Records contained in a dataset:
::::::::::
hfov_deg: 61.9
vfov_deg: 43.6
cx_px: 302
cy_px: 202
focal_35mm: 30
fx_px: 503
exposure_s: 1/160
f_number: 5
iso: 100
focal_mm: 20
::::::::::
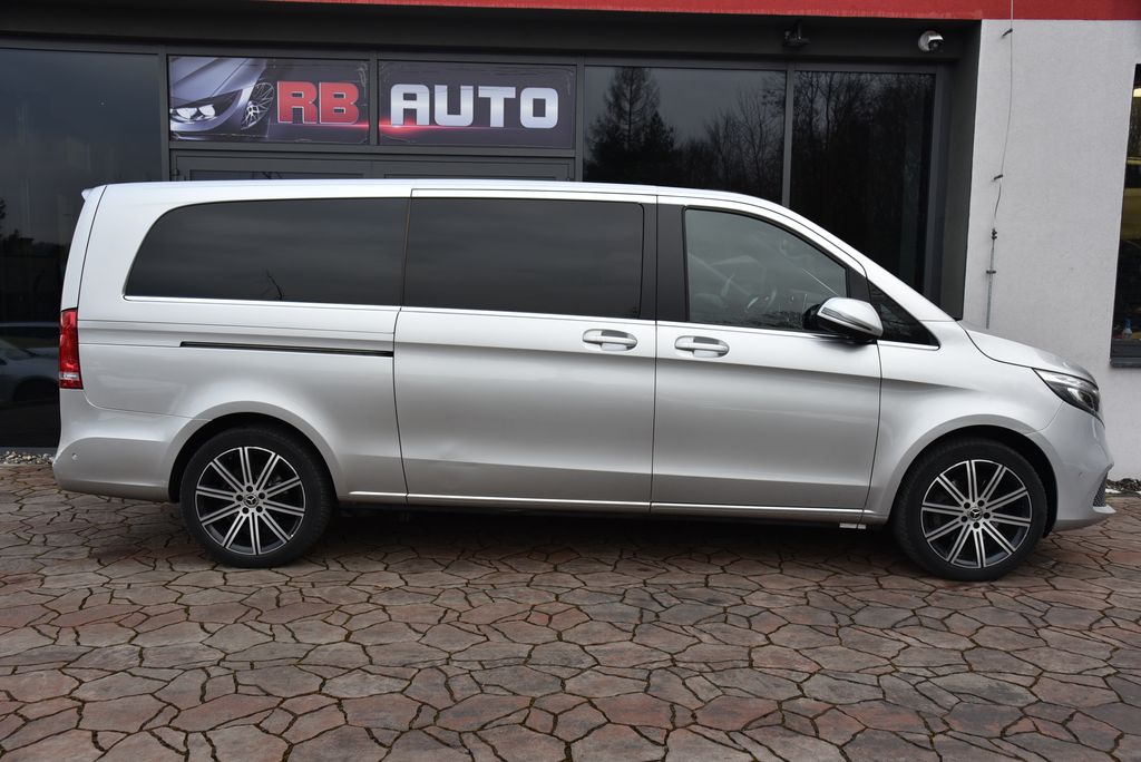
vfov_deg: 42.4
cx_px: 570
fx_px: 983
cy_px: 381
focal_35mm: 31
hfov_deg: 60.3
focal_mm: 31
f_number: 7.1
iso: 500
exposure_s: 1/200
::::::::::
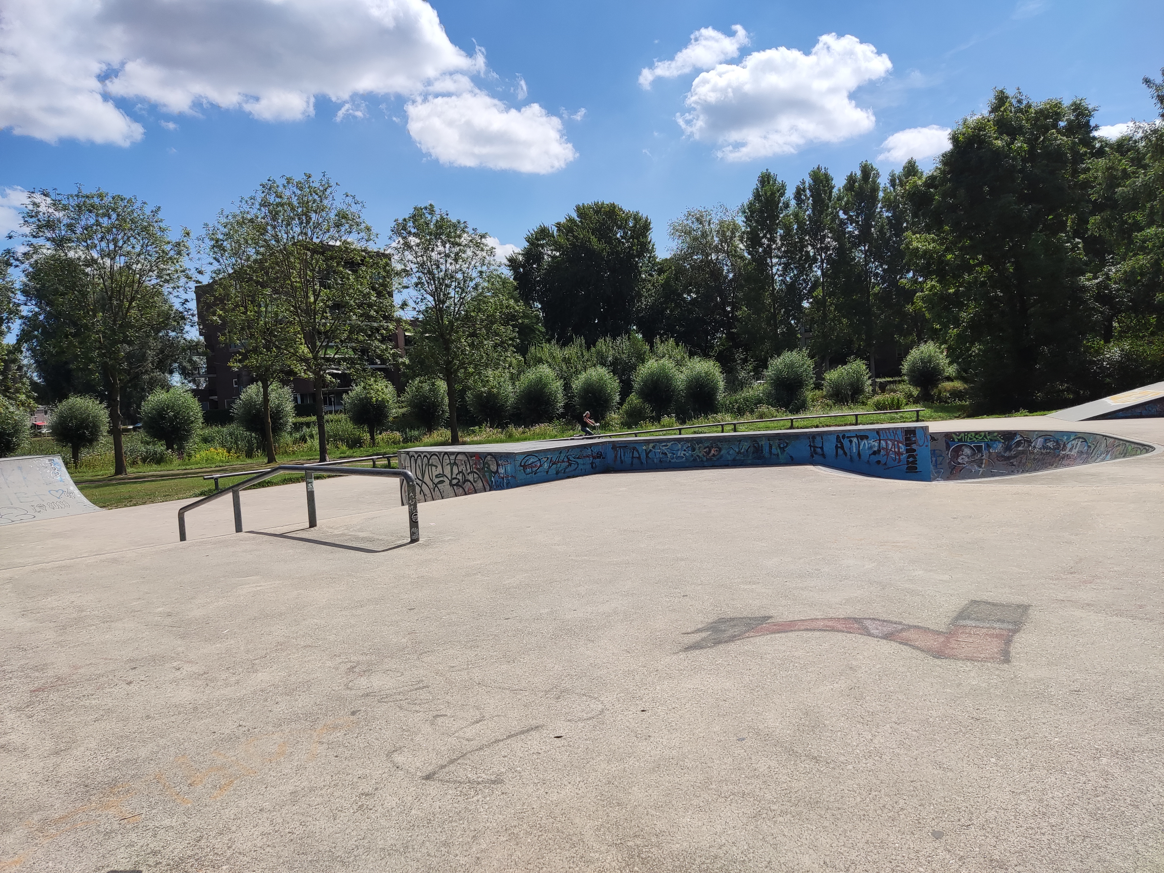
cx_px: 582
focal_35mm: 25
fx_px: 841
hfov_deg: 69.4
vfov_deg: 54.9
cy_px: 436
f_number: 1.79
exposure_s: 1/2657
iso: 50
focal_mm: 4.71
::::::::::
Please make an exact copy of the lines above from the line with "hfov_deg: 69.4" through the line with "focal_mm: 4.71", both ends included.

**OUTPUT OF THE EXERCISE:**
hfov_deg: 69.4
vfov_deg: 54.9
cy_px: 436
f_number: 1.79
exposure_s: 1/2657
iso: 50
focal_mm: 4.71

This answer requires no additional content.